Then the call moved into the Q&A session…….
Q: Loan loss reserves increased from $59 million in the Sept. quarter to $118 million in the most recent quarter, but NPAs (again: non-performing assets) were $431 million, up from $209 million. Doesn’t it seem like reserves should be higher given the rapid increase in NPAs?
A: If NPAs continue to increase, reserves will increase. But we “don’t anticipate a reserve increase of this magnitude next quarter.”
Q: What happens if the nation falls into recession?
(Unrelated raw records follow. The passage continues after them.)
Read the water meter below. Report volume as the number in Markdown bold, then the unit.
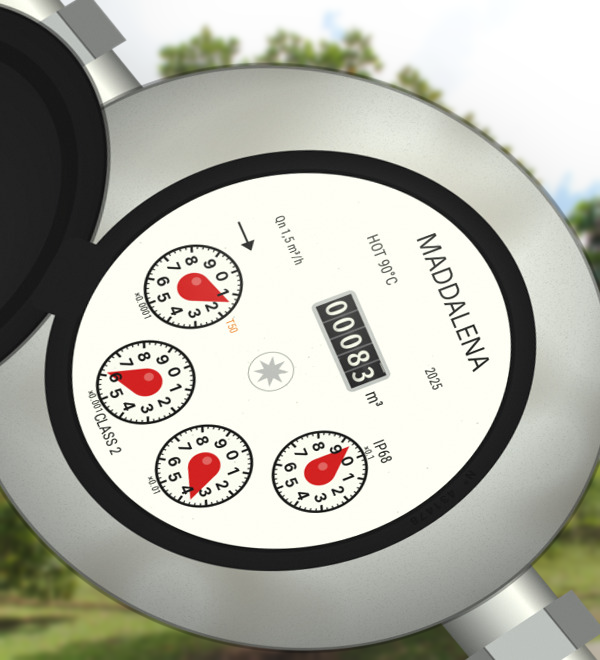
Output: **82.9361** m³
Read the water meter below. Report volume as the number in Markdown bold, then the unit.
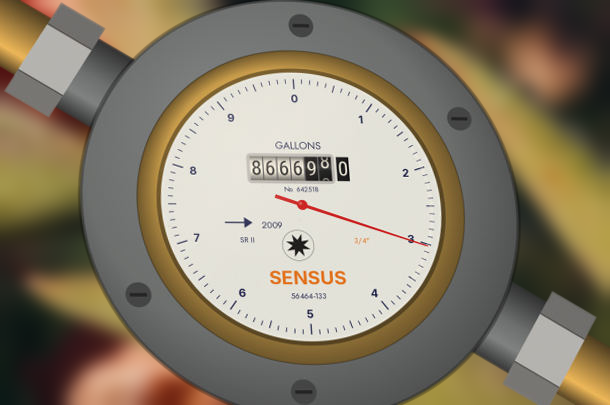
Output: **8666983.0** gal
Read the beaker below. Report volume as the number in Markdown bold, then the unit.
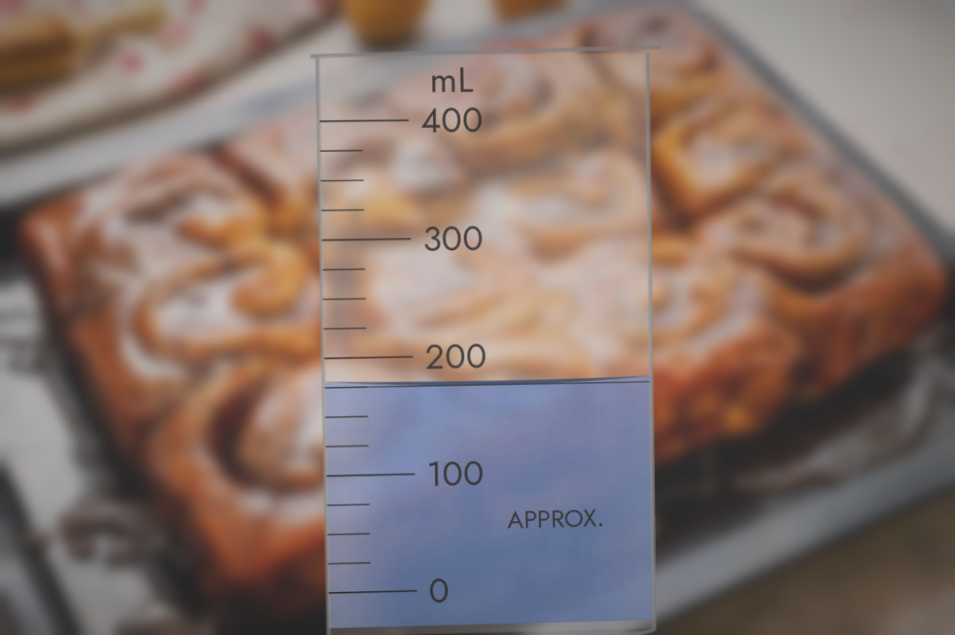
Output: **175** mL
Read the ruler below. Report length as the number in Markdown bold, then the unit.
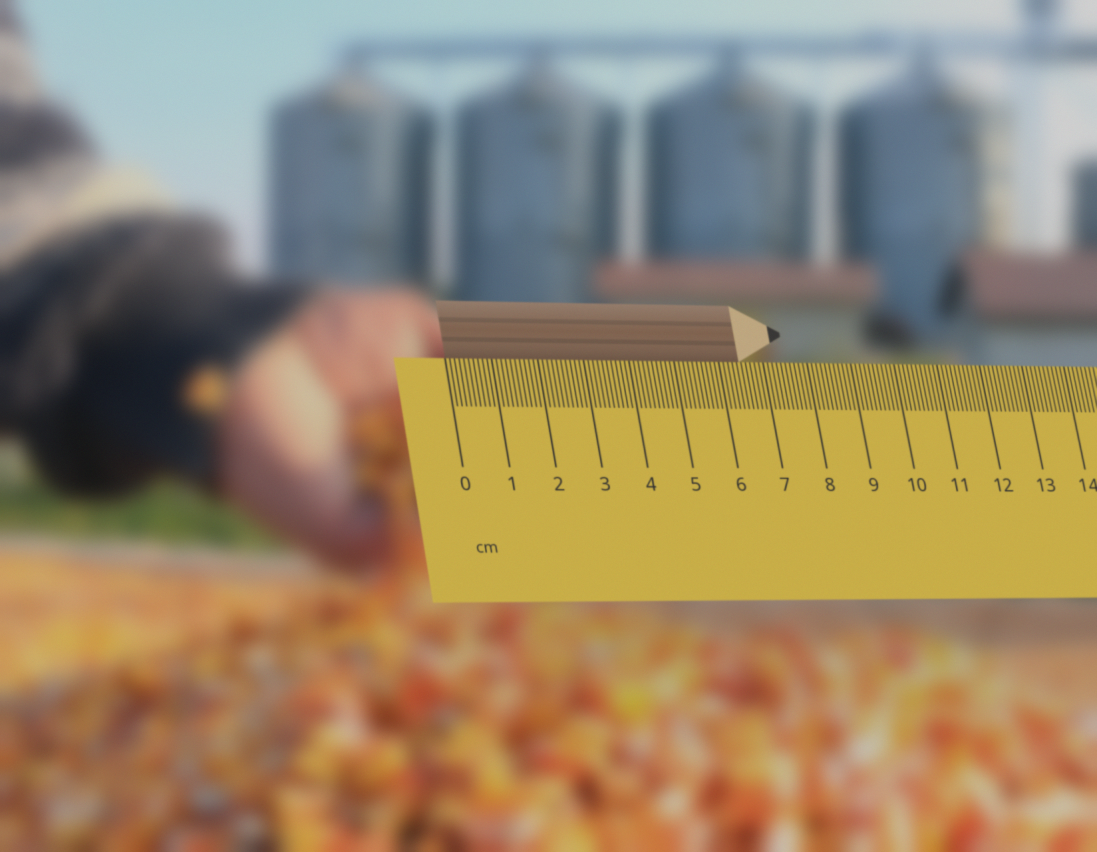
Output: **7.5** cm
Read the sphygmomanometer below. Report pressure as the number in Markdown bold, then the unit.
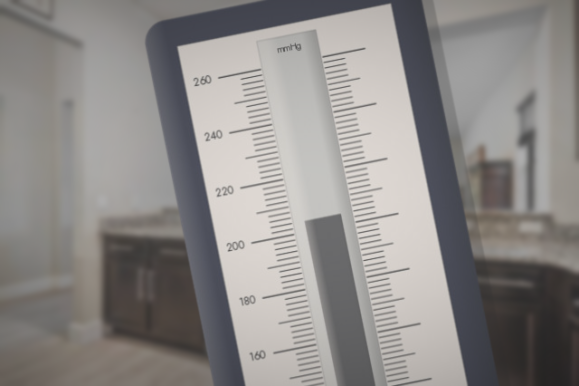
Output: **204** mmHg
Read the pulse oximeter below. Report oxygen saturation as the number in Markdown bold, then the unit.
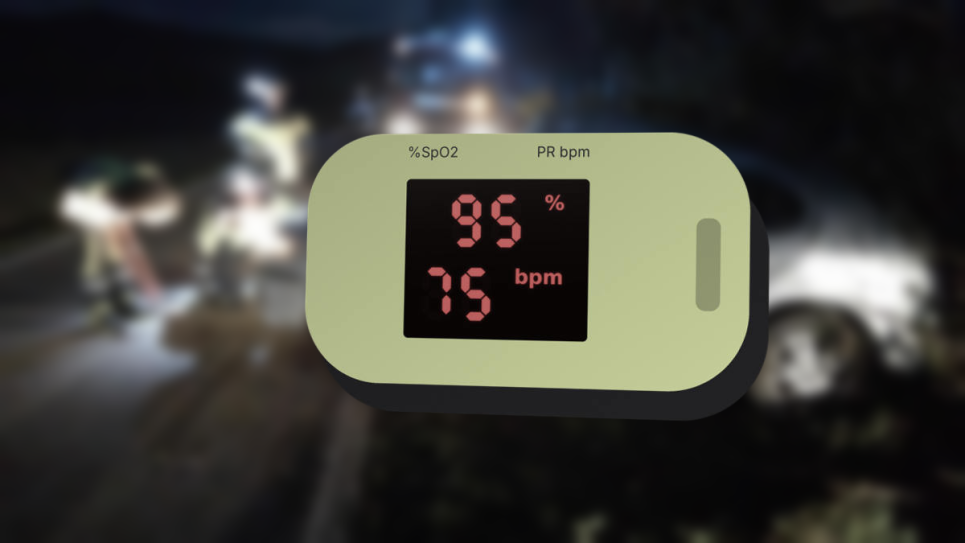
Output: **95** %
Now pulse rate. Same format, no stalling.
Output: **75** bpm
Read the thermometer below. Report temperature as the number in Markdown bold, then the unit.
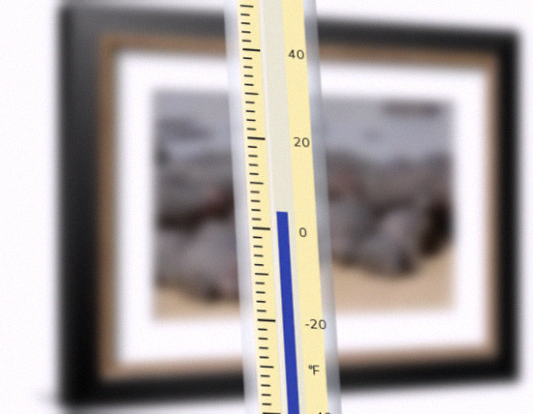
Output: **4** °F
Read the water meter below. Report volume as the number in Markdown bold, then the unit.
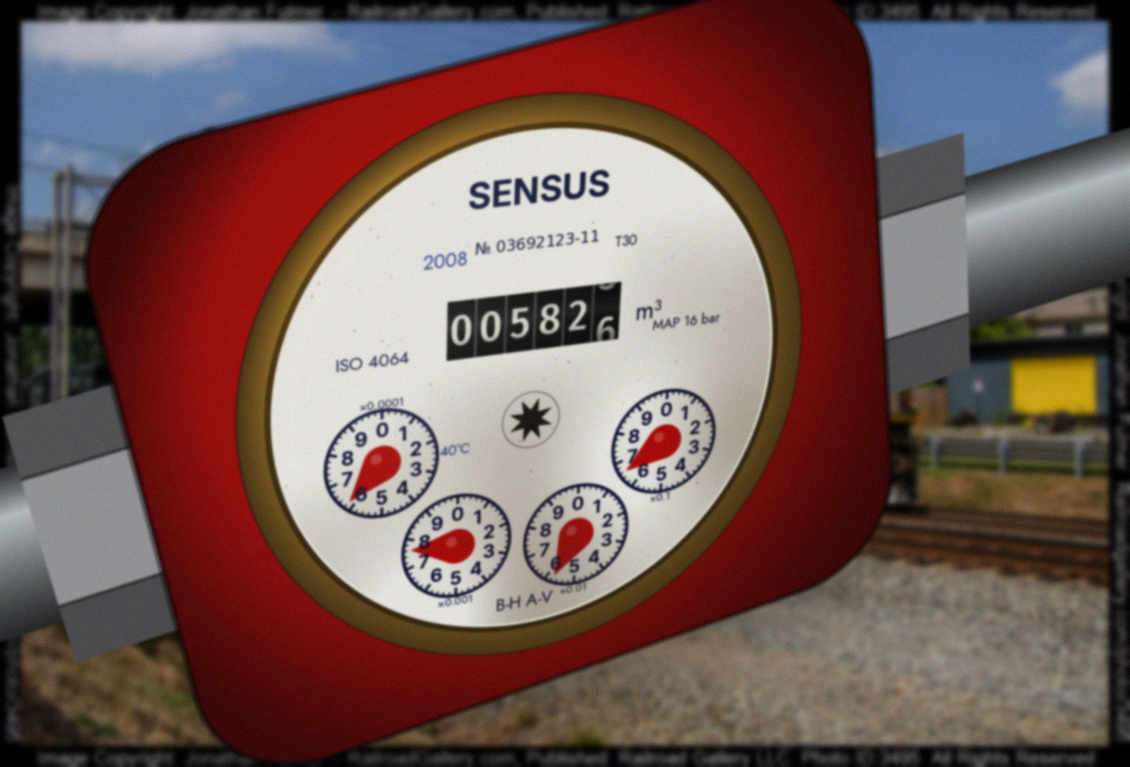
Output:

A. We think South Florida, where our loans are concentrated, is “resistant” to recession. All the “immigrants” coming from Latin America, you see.
Q: For non-performing loans, how are LTVs varying from the time when those loans were originated?
A: LTVs on NPLs is 90%, up from an average of 78% at origination. 9% of the increase is due to a decline the valuation, 3% is due to NegAm.
Q: S&P has estimated that losses from subprime loans will reach 30%. Thoughts?
A: S&P clearly messed up their ratings on debt securities so we’re not inclined to trust their estimates now. And remember we didn’t get involved in subprime. We never had 1% start rates. Those “are a joke!” [Note: high dudgeon!] Our disposal costs are 11%. That includes losses due to valuation, “but doesn’t include carrying costs.”
Q: How much of the residential portfolio is 30-89 days past due?
A: Last quarter it was $234 million and we anticipate this quarter’s number will be “slightly above” that when we release it. [They found the number later during Q&A, it was $290-$300m, up a "slight" 27%]
Q: How will lower interest rates impact you?
A: They will benefit us. As rates come down and conforming limits go up, more people will be able to refinance. [Anyone else peeved that the Fed is pumping liquidity back into the market? Or that taxpayers, er, Fannie and Freddie will take on more risk?]